The company was part of Y Combinator’s recently-concluded W21 batch.
The capital raised will be used for the expansion of its engineering and marketing teams, as well as to expand into markets such as the Philippines and Thailand.
Launched in April 2020, Friz leverages data insights to provide financial products including credit cards, personal loans, insurance, savings and investment products for freelancers. With Friz, freelancers can keep track of and manage their incomes, expenses, savings, and borrowings all under one roof — hence boosting productivity and bridging borrowing gaps.
“We are currently serving white-collar freelancers in Singapore and will soon grow to support markets like the Philippines, Vietnam and Thailand in the region. There are more than 80 million freelancers in Asia at the moment, and this is the fastest-growing market for freelance talent, as individuals are digitally savvy, fluent in English and have diploma/degree qualifications,” shared Ash Rhazaly, CTO and co-founder of Friz.
“Freelancers are entrepreneurs and business people in every regard. For a very long time, they have fallen through the cracks of traditional consumer and business banking — but it is high time that all these changes. At Friz, we are determined to create a new financial paradigm for the future of work,” said Nirali Zaveri, CEO and co-founder of Friz.

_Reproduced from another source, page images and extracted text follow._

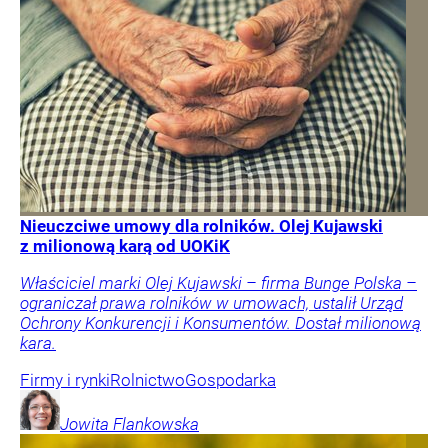
Nieuczciwe umowy dla rolników. Olej Kujawski
z milionową karą od UOKiK
Właściciel marki Olej Kujawski – firma Bunge Polska –
ograniczał prawa rolników w umowach, ustalił Urząd
Ochrony Konkurencji i Konsumentów. Dostał milionową
kara.
Firmy i rynki
Rolnictwo
Gospodarka
Jowita
Flankowska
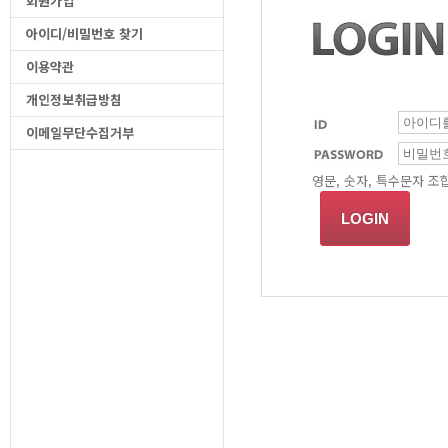
회원가입
아이디/비밀번호 찾기
이용약관
개인정보취급방침
이메일무단수집거부
영문, 숫자, 특수문자 조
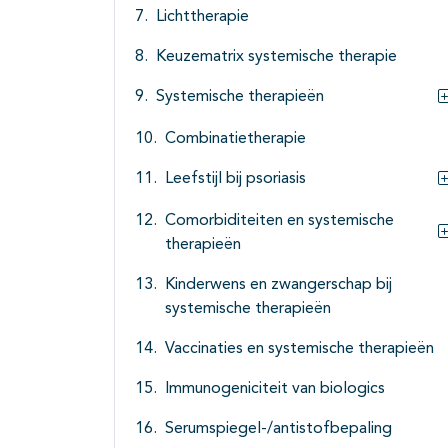
Lichttherapie
Keuzematrix systemische therapie
Systemische therapieën
Combinatietherapie
Leefstijl bij psoriasis
Comorbiditeiten en systemische
therapieën
Kinderwens en zwangerschap bij
systemische therapieën
Vaccinaties en systemische therapieën
Immunogeniciteit van biologics
Serumspiegel-/antistofbepaling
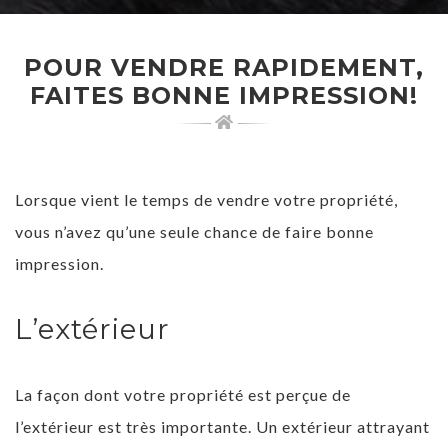
POUR VENDRE RAPIDEMENT,
FAITES BONNE IMPRESSION!
Lorsque vient le temps de vendre votre propriété,
vous n’avez qu’une seule chance de faire bonne
impression.
L’extérieur
La façon dont votre propriété est perçue de
l’extérieur est très importante. Un extérieur attrayant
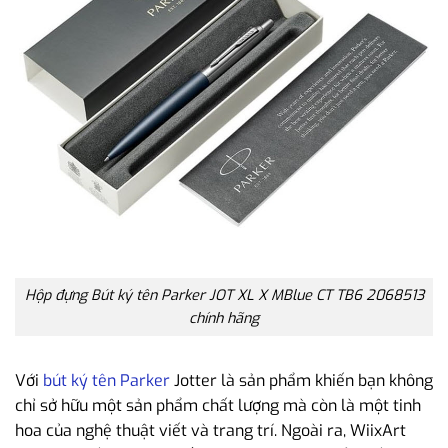
Hộp đựng Bút ký tên Parker JOT XL X MBlue CT TB6 2068513
chính hãng
Với
bút ký tên Parker
Jotter là sản phẩm khiến bạn không
chỉ sở hữu một sản phẩm chất lượng mà còn là một tinh
hoa của nghệ thuật viết và trang trí. Ngoài ra, WiixArt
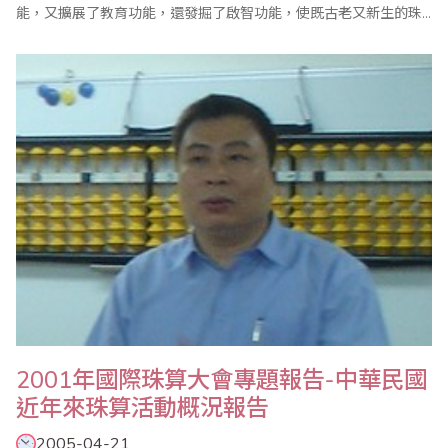
能，又擴展了教育功能，還發掘了啟智功能，使既古老又新生的珠
算顯示了新生命，賦予了新價值。這種可以提高人們素質的有效科
技，將受世界人們所重視，必將為推動人類的進步做出應有的貢
獻。 （１）教育功能顯著 珠心算的教育功能已日益得到社會重視
和..
2001年國際珠算大會專題報告-中華民國
近年來珠算活動概況報告
2005-04-21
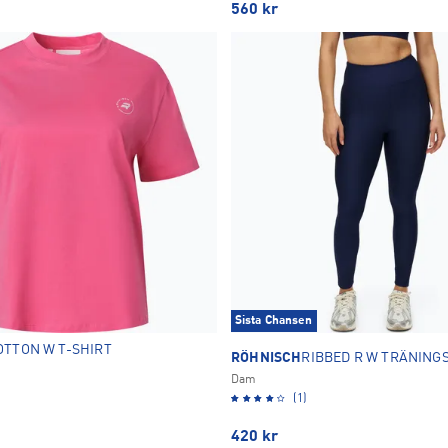
560
kr
Sista Chansen
OTTON W T-SHIRT
RÖHNISCH
RIBBED R W TRÄNING
Dam
(1)
420
kr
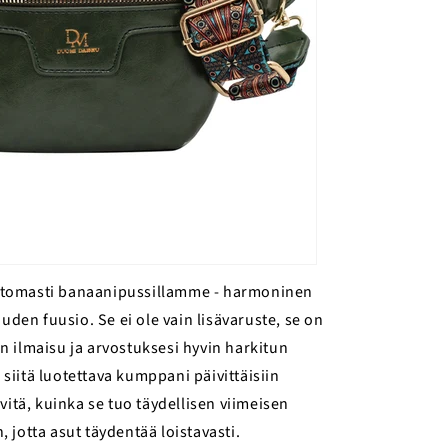
attomasti banaanipussillamme - harmoninen
uden fuusio. Se ei ole vain lisävaruste, se on
 ilmaisu ja arvostuksesi hyvin harkitun
 siitä luotettava kumppani päivittäisiin
elvitä, kuinka se tuo täydellisen viimeisen
 jotta asut täydentää loistavasti.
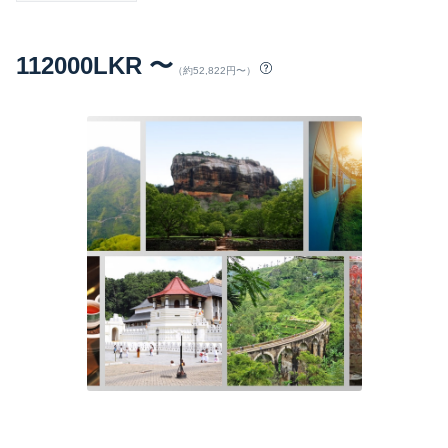
112000LKR 〜
（約52,822円〜）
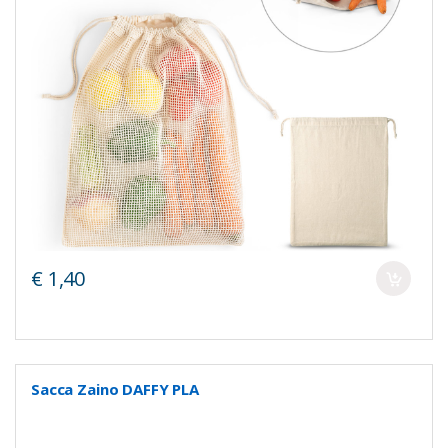
€ 1,40
Sacca Zaino DAFFY PLA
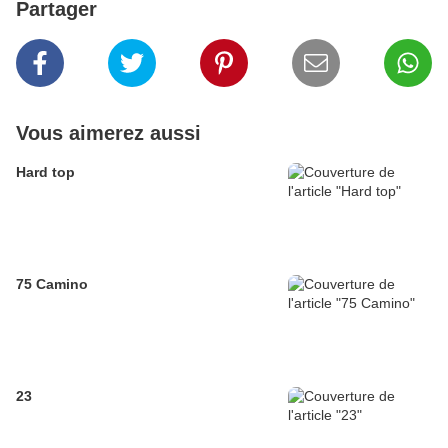
Partager
Vous aimerez aussi
Hard top
75 Camino
23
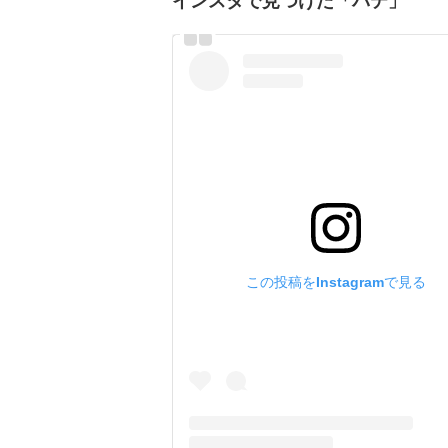
インスタで見つけた「パテ」
この投稿をInstagramで見る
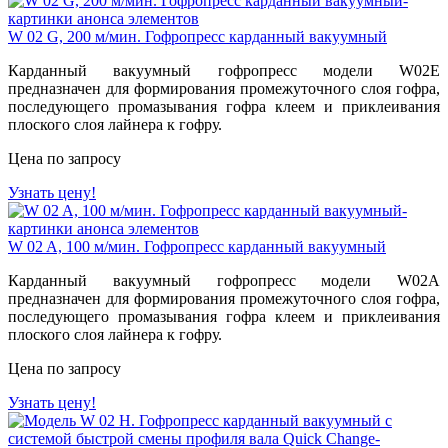
W 02 G, 200 м/мин. Гофропресс карданный вакуумный
Карданный вакуумный гофропресс модели W02E
предназначен для формирования промежуточного слоя гофра,
последующего промазывания гофра клеем и приклеивания
плоского слоя лайнера к гофру.
Цена по запросу
Узнать цену!
W 02 A, 100 м/мин. Гофропресс карданный вакуумный
Карданный вакуумный гофропресс модели W02A
предназначен для формирования промежуточного слоя гофра,
последующего промазывания гофра клеем и приклеивания
плоского слоя лайнера к гофру.
Цена по запросу
Узнать цену!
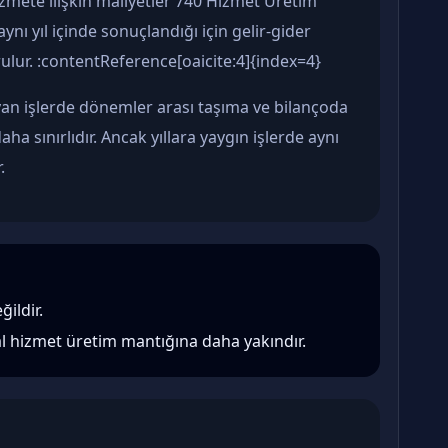
zmete ilişkin maliyetler 740 Hizmet Üretim
aynı yıl içinde sonuçlandığı için gelir-gider
ulur. :contentReference[oaicite:4]{index=4}
yan işlerde dönemler arası taşıma ve bilançoda
 sınırlıdır. Ancak yıllara yaygın işlerde aynı
.
ğildir.
mal hizmet üretim mantığına daha yakındır.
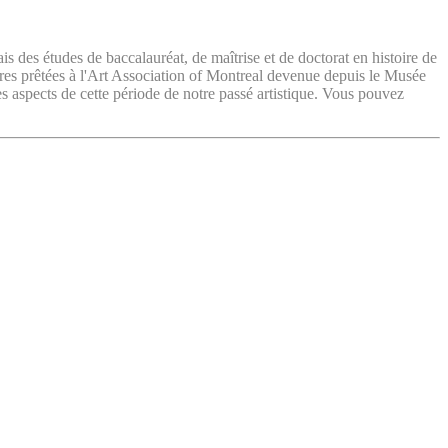
ais des études de baccalauréat, de maîtrise et de doctorat en histoire de
vres prêtées à l'Art Association of Montreal devenue depuis le Musée
es aspects de cette période de notre passé artistique. Vous pouvez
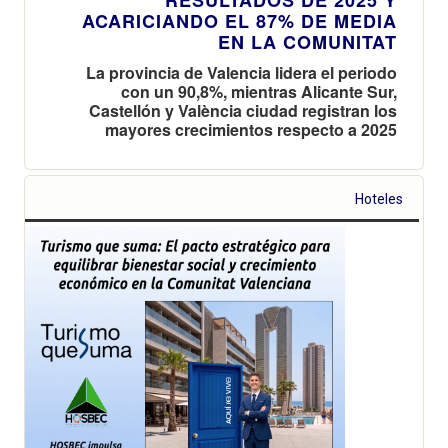
ACARICIANDO EL 87% DE MEDIA
EN LA COMUNITAT
La provincia de Valencia lidera el periodo
con un 90,8%, mientras Alicante Sur,
Castellón y València ciudad registran los
mayores crecimientos respecto a 2025
Hoteles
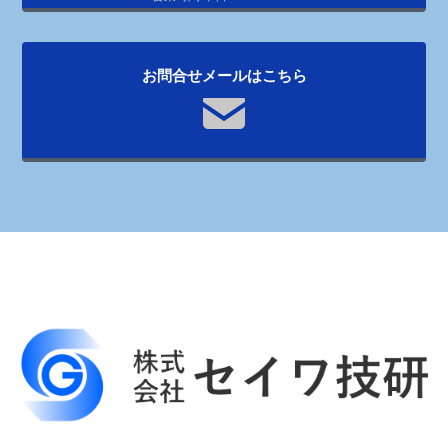
お問合せメールはこちら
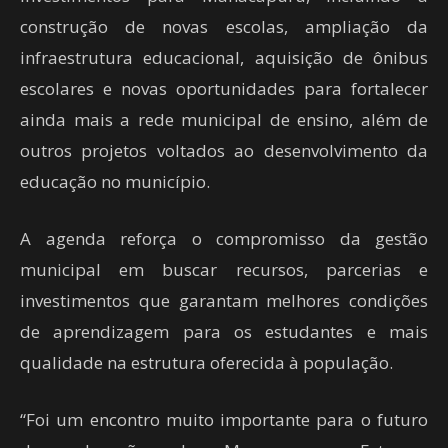
construção de novas escolas, ampliação da
infraestrutura educacional, aquisição de ônibus
escolares e novas oportunidades para fortalecer
ainda mais a rede municipal de ensino, além de
outros projetos voltados ao desenvolvimento da
educação no município.
A agenda reforça o compromisso da gestão
municipal em buscar recursos, parcerias e
investimentos que garantam melhores condições
de aprendizagem para os estudantes e mais
qualidade na estrutura oferecida à população.
“Foi um encontro muito importante para o futuro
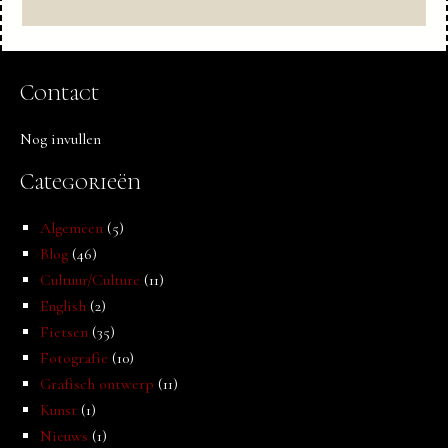
Contact
Nog invullen
Categorieën
Algemeen
(5)
Blog
(46)
Cultuur/Culture
(11)
English
(2)
Fietsen
(35)
Fotografie
(10)
Grafisch ontwerp
(11)
Kunst
(1)
Nieuws
(1)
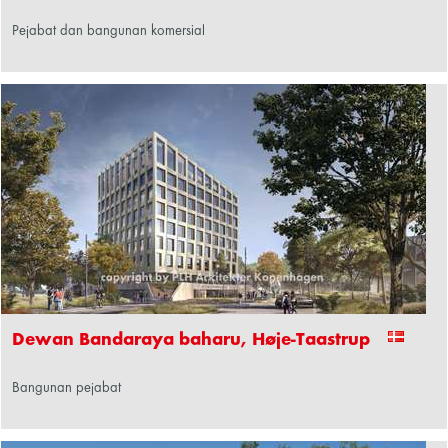
Pejabat dan bangunan komersial
Dewan Bandaraya baharu, Høje-Taastrup
Bangunan pejabat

“Work-from-home arrangements have proven to large corporates and small businesses that remote work can be productive when managed through the right tools. This has led to a vast movement in favour of freelance jobs across the world. Employers are increasingly hiring more freelancers as they adopt agile and flexible cost structures, and individuals are enjoying the ability to access jobs from around the world and turning to freelance as a long-term career choice,” she added.
There has been a recent upsurge in the number of freelancers operating globally, which comes from the pandemic forcing individuals into working remotely.
This trend is particularly noticeable in the Asia Pacific region, where a reported 84 per cent of hiring managers are outsourcing projects to freelancers.